“But on Fridays at noon everything shut down for the day, and the residents took siestas behind closed shutters,” which is the last line of the first paragraph, is Oz’s semicredible set-up for the obviously allegorical atmosphere of the story that follows.
Eventually, his wife having left a cryptic note and nowhere to be seen, our protagonist wanders the streets and eventually buildings of an entirely deserted town (far more deserted than the rationale could explain, if we were being picky about it; but it’s so obviously just an excuse that we won’t begrudge it).

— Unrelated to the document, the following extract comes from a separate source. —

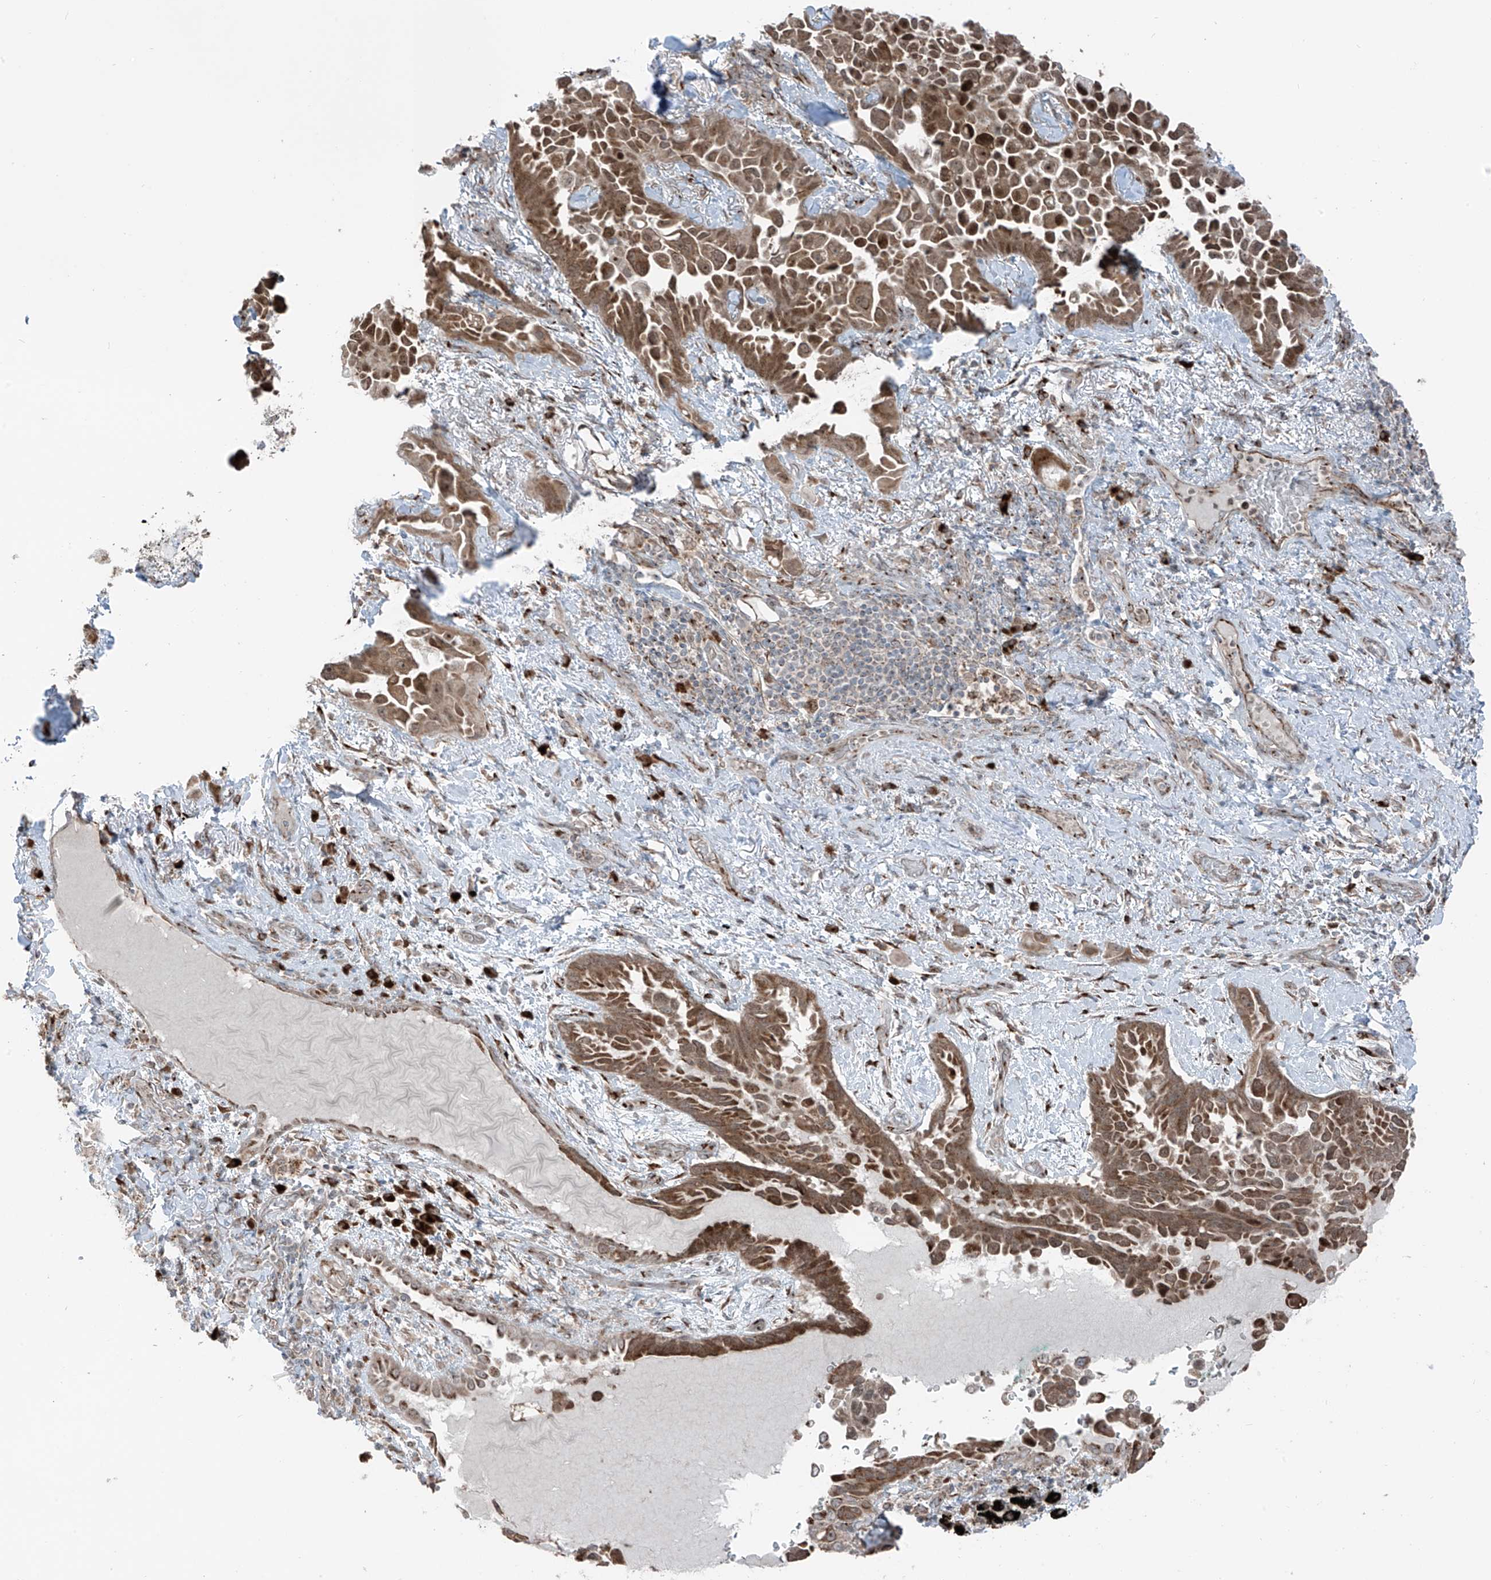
{"staining": {"intensity": "moderate", "quantity": ">75%", "location": "cytoplasmic/membranous,nuclear"}, "tissue": "lung cancer", "cell_type": "Tumor cells", "image_type": "cancer", "snomed": [{"axis": "morphology", "description": "Adenocarcinoma, NOS"}, {"axis": "topography", "description": "Lung"}], "caption": "Lung cancer (adenocarcinoma) tissue reveals moderate cytoplasmic/membranous and nuclear positivity in about >75% of tumor cells, visualized by immunohistochemistry.", "gene": "ERLEC1", "patient": {"sex": "female", "age": 67}}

As the buildings get, in Oz’s descriptions, older and more abandoned and boarded-up — and the yards more weedy and rusted — so the fog drops lower and lower, and it becomes clear that this guy is the only one left. All he has for company is a distinctly postapocalyptic mongrel stray dog.
So this is a distinctly existential treatment of an apparent domestic falling-out, but of course it goes deeper than that. Given the opening paragraph’s emphasis on the changes in the life of the town, and the protagonist’s position as a diligent municipal official of mild importance, I wonder if this isn’t a metaphor about the Israeli government, self-absorbed, petty and paralyzed as the rest of the country leaves it behind?
Our hero “walked pitched forward with a stubborn gait, as if he were fighting a strong headwind,” as we’re told early and reminded often — there he is, just plowing onwards. Meanwhile, it’s Friday night, and everyone else seems to be preparing for “Queen Sabbath” as one neighbor (early on, when they’re still in evidence) says — something is coming, and everybody else is preparing, but he’s just keeping busy, and… waiting. (Title of the story! Everybody drink!)